[Stored items]
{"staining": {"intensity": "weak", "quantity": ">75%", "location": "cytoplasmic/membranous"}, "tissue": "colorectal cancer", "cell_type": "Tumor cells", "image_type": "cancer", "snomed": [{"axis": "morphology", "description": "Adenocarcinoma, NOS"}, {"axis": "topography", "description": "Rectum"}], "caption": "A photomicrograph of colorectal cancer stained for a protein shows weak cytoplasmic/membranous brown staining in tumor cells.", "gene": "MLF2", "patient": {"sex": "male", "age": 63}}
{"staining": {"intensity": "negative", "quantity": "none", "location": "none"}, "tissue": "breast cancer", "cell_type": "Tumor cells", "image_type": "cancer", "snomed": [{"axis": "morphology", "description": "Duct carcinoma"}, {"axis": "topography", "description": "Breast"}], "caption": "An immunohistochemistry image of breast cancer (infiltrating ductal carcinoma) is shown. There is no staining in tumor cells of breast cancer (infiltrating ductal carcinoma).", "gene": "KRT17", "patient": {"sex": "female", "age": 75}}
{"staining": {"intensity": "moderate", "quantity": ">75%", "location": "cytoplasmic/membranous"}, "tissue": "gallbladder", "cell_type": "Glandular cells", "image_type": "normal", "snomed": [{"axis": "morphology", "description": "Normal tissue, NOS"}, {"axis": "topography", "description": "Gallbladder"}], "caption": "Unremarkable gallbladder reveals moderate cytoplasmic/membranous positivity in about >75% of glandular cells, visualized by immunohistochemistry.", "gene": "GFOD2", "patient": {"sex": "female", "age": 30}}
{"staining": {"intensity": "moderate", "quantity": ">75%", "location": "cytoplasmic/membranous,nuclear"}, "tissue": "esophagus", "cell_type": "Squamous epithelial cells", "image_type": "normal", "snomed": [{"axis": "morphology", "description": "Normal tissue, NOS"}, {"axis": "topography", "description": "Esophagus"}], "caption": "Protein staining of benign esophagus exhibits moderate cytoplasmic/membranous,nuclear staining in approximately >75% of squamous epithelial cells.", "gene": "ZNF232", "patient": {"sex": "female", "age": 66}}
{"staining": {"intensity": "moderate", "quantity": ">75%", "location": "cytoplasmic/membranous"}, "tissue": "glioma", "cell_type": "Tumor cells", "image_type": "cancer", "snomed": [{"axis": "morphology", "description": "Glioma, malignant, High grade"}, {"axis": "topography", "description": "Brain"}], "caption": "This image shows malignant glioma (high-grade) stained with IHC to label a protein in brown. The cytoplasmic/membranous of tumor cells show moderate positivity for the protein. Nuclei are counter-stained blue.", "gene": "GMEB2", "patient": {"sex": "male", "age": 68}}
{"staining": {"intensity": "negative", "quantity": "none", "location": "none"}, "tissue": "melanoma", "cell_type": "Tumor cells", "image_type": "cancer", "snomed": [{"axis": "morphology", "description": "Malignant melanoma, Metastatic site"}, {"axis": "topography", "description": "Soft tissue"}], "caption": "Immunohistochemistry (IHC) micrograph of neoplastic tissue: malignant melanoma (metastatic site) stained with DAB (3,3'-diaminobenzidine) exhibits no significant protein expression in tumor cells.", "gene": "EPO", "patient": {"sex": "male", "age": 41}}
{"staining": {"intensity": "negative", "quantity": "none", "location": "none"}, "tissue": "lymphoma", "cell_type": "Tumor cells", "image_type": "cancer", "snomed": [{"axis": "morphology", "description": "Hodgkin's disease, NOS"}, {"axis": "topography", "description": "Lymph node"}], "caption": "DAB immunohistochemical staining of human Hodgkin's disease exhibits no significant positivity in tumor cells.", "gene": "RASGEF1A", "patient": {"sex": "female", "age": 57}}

▶ [Exercise]
Make an exact copy of every entry.

▶ [Answer to this task]
{"staining": {"intensity": "weak", "quantity": ">75%", "location": "cytoplasmic/membranous"}, "tissue": "colorectal cancer", "cell_type": "Tumor cells", "image_type": "cancer", "snomed": [{"axis": "morphology", "description": "Adenocarcinoma, NOS"}, {"axis": "topography", "description": "Rectum"}], "caption": "A photomicrograph of colorectal cancer stained for a protein shows weak cytoplasmic/membranous brown staining in tumor cells.", "gene": "MLF2", "patient": {"sex": "male", "age": 63}}
{"staining": {"intensity": "negative", "quantity": "none", "location": "none"}, "tissue": "breast cancer", "cell_type": "Tumor cells", "image_type": "cancer", "snomed": [{"axis": "morphology", "description": "Duct carcinoma"}, {"axis": "topography", "description": "Breast"}], "caption": "An immunohistochemistry image of breast cancer (infiltrating ductal carcinoma) is shown. There is no staining in tumor cells of breast cancer (infiltrating ductal carcinoma).", "gene": "KRT17", "patient": {"sex": "female", "age": 75}}
{"staining": {"intensity": "moderate", "quantity": ">75%", "location": "cytoplasmic/membranous"}, "tissue": "gallbladder", "cell_type": "Glandular cells", "image_type": "normal", "snomed": [{"axis": "morphology", "description": "Normal tissue, NOS"}, {"axis": "topography", "description": "Gallbladder"}], "caption": "Unremarkable gallbladder reveals moderate cytoplasmic/membranous positivity in about >75% of glandular cells, visualized by immunohistochemistry.", "gene": "GFOD2", "patient": {"sex": "female", "age": 30}}
{"staining": {"intensity": "moderate", "quantity": ">75%", "location": "cytoplasmic/membranous,nuclear"}, "tissue": "esophagus", "cell_type": "Squamous epithelial cells", "image_type": "normal", "snomed": [{"axis": "morphology", "description": "Normal tissue, NOS"}, {"axis": "topography", "description": "Esophagus"}], "caption": "Protein staining of benign esophagus exhibits moderate cytoplasmic/membranous,nuclear staining in approximately >75% of squamous epithelial cells.", "gene": "ZNF232", "patient": {"sex": "female", "age": 66}}
{"staining": {"intensity": "moderate", "quantity": ">75%", "location": "cytoplasmic/membranous"}, "tissue": "glioma", "cell_type": "Tumor cells", "image_type": "cancer", "snomed": [{"axis": "morphology", "description": "Glioma, malignant, High grade"}, {"axis": "topography", "description": "Brain"}], "caption": "This image shows malignant glioma (high-grade) stained with IHC to label a protein in brown. The cytoplasmic/membranous of tumor cells show moderate positivity for the protein. Nuclei are counter-stained blue.", "gene": "GMEB2", "patient": {"sex": "male", "age": 68}}
{"staining": {"intensity": "negative", "quantity": "none", "location": "none"}, "tissue": "melanoma", "cell_type": "Tumor cells", "image_type": "cancer", "snomed": [{"axis": "morphology", "description": "Malignant melanoma, Metastatic site"}, {"axis": "topography", "description": "Soft tissue"}], "caption": "Immunohistochemistry (IHC) micrograph of neoplastic tissue: malignant melanoma (metastatic site) stained with DAB (3,3'-diaminobenzidine) exhibits no significant protein expression in tumor cells.", "gene": "EPO", "patient": {"sex": "male", "age": 41}}
{"staining": {"intensity": "negative", "quantity": "none", "location": "none"}, "tissue": "lymphoma", "cell_type": "Tumor cells", "image_type": "cancer", "snomed": [{"axis": "morphology", "description": "Hodgkin's disease, NOS"}, {"axis": "topography", "description": "Lymph node"}], "caption": "DAB immunohistochemical staining of human Hodgkin's disease exhibits no significant positivity in tumor cells.", "gene": "RASGEF1A", "patient": {"sex": "female", "age": 57}}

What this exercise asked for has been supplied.